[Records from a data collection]
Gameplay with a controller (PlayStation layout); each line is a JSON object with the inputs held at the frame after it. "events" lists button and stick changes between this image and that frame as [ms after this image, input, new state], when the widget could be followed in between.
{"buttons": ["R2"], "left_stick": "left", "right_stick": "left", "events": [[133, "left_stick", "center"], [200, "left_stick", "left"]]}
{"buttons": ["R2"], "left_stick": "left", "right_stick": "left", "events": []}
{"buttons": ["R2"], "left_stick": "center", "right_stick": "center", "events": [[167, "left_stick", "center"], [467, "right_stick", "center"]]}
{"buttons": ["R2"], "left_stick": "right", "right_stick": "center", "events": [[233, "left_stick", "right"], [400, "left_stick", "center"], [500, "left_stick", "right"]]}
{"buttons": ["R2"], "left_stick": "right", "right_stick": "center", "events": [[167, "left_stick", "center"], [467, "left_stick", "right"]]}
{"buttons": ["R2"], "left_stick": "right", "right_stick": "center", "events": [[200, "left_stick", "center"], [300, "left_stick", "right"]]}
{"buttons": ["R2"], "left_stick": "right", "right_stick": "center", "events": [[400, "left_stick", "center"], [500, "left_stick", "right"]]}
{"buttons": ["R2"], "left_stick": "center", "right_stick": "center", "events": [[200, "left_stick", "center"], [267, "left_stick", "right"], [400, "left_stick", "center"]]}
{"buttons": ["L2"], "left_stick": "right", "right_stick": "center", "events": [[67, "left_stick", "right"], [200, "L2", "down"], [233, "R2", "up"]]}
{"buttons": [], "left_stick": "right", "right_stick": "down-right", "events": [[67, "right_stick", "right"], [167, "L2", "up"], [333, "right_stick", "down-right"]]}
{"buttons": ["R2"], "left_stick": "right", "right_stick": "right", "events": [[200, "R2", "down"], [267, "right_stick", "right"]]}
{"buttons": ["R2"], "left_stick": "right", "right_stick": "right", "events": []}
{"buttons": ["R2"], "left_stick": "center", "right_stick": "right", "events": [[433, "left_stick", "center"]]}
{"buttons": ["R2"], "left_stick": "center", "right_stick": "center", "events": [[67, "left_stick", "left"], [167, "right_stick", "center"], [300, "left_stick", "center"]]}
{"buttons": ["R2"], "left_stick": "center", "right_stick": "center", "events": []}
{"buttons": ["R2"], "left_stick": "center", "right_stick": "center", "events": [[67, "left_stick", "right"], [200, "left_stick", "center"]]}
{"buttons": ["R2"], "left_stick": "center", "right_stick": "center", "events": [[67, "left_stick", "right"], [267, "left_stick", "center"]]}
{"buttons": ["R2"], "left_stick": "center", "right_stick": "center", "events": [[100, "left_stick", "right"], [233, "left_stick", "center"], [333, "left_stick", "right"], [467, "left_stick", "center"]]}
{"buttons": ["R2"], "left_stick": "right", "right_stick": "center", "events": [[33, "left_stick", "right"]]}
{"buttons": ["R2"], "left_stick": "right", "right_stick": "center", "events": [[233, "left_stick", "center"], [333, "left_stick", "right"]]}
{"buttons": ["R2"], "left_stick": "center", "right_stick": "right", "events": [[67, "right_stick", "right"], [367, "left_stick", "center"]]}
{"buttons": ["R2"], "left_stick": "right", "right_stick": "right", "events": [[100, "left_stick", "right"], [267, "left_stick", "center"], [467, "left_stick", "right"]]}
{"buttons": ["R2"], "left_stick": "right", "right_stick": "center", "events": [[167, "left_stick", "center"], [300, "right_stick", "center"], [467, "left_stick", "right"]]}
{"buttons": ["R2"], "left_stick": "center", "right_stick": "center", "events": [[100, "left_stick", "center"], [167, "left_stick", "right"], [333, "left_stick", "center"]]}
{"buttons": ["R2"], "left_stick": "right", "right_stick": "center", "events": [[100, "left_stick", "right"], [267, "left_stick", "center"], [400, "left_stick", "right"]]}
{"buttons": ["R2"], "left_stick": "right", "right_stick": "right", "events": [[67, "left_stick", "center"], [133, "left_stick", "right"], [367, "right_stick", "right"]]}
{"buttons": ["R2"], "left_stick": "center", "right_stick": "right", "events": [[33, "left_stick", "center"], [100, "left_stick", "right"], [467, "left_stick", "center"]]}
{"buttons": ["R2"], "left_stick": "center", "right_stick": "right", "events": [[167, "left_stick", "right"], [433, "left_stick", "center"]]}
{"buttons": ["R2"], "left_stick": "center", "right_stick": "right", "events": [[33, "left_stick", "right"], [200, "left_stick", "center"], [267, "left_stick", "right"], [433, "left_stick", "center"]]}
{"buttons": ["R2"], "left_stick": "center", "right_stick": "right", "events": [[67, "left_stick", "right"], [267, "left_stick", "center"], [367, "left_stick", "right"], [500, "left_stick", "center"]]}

_Action item_
Write out all the records again, exactly as they appear.

_Exercise response_
Gameplay with a controller (PlayStation layout); each line is a JSON object with the inputs held at the frame after it. "events" lists button and stick changes between this image and that frame as [ms after this image, input, new state], when the widget could be followed in between.
{"buttons": ["R2"], "left_stick": "left", "right_stick": "left", "events": [[133, "left_stick", "center"], [200, "left_stick", "left"]]}
{"buttons": ["R2"], "left_stick": "left", "right_stick": "left", "events": []}
{"buttons": ["R2"], "left_stick": "center", "right_stick": "center", "events": [[167, "left_stick", "center"], [467, "right_stick", "center"]]}
{"buttons": ["R2"], "left_stick": "right", "right_stick": "center", "events": [[233, "left_stick", "right"], [400, "left_stick", "center"], [500, "left_stick", "right"]]}
{"buttons": ["R2"], "left_stick": "right", "right_stick": "center", "events": [[167, "left_stick", "center"], [467, "left_stick", "right"]]}
{"buttons": ["R2"], "left_stick": "right", "right_stick": "center", "events": [[200, "left_stick", "center"], [300, "left_stick", "right"]]}
{"buttons": ["R2"], "left_stick": "right", "right_stick": "center", "events": [[400, "left_stick", "center"], [500, "left_stick", "right"]]}
{"buttons": ["R2"], "left_stick": "center", "right_stick": "center", "events": [[200, "left_stick", "center"], [267, "left_stick", "right"], [400, "left_stick", "center"]]}
{"buttons": ["L2"], "left_stick": "right", "right_stick": "center", "events": [[67, "left_stick", "right"], [200, "L2", "down"], [233, "R2", "up"]]}
{"buttons": [], "left_stick": "right", "right_stick": "down-right", "events": [[67, "right_stick", "right"], [167, "L2", "up"], [333, "right_stick", "down-right"]]}
{"buttons": ["R2"], "left_stick": "right", "right_stick": "right", "events": [[200, "R2", "down"], [267, "right_stick", "right"]]}
{"buttons": ["R2"], "left_stick": "right", "right_stick": "right", "events": []}
{"buttons": ["R2"], "left_stick": "center", "right_stick": "right", "events": [[433, "left_stick", "center"]]}
{"buttons": ["R2"], "left_stick": "center", "right_stick": "center", "events": [[67, "left_stick", "left"], [167, "right_stick", "center"], [300, "left_stick", "center"]]}
{"buttons": ["R2"], "left_stick": "center", "right_stick": "center", "events": []}
{"buttons": ["R2"], "left_stick": "center", "right_stick": "center", "events": [[67, "left_stick", "right"], [200, "left_stick", "center"]]}
{"buttons": ["R2"], "left_stick": "center", "right_stick": "center", "events": [[67, "left_stick", "right"], [267, "left_stick", "center"]]}
{"buttons": ["R2"], "left_stick": "center", "right_stick": "center", "events": [[100, "left_stick", "right"], [233, "left_stick", "center"], [333, "left_stick", "right"], [467, "left_stick", "center"]]}
{"buttons": ["R2"], "left_stick": "right", "right_stick": "center", "events": [[33, "left_stick", "right"]]}
{"buttons": ["R2"], "left_stick": "right", "right_stick": "center", "events": [[233, "left_stick", "center"], [333, "left_stick", "right"]]}
{"buttons": ["R2"], "left_stick": "center", "right_stick": "right", "events": [[67, "right_stick", "right"], [367, "left_stick", "center"]]}
{"buttons": ["R2"], "left_stick": "right", "right_stick": "right", "events": [[100, "left_stick", "right"], [267, "left_stick", "center"], [467, "left_stick", "right"]]}
{"buttons": ["R2"], "left_stick": "right", "right_stick": "center", "events": [[167, "left_stick", "center"], [300, "right_stick", "center"], [467, "left_stick", "right"]]}
{"buttons": ["R2"], "left_stick": "center", "right_stick": "center", "events": [[100, "left_stick", "center"], [167, "left_stick", "right"], [333, "left_stick", "center"]]}
{"buttons": ["R2"], "left_stick": "right", "right_stick": "center", "events": [[100, "left_stick", "right"], [267, "left_stick", "center"], [400, "left_stick", "right"]]}
{"buttons": ["R2"], "left_stick": "right", "right_stick": "right", "events": [[67, "left_stick", "center"], [133, "left_stick", "right"], [367, "right_stick", "right"]]}
{"buttons": ["R2"], "left_stick": "center", "right_stick": "right", "events": [[33, "left_stick", "center"], [100, "left_stick", "right"], [467, "left_stick", "center"]]}
{"buttons": ["R2"], "left_stick": "center", "right_stick": "right", "events": [[167, "left_stick", "right"], [433, "left_stick", "center"]]}
{"buttons": ["R2"], "left_stick": "center", "right_stick": "right", "events": [[33, "left_stick", "right"], [200, "left_stick", "center"], [267, "left_stick", "right"], [433, "left_stick", "center"]]}
{"buttons": ["R2"], "left_stick": "center", "right_stick": "right", "events": [[67, "left_stick", "right"], [267, "left_stick", "center"], [367, "left_stick", "right"], [500, "left_stick", "center"]]}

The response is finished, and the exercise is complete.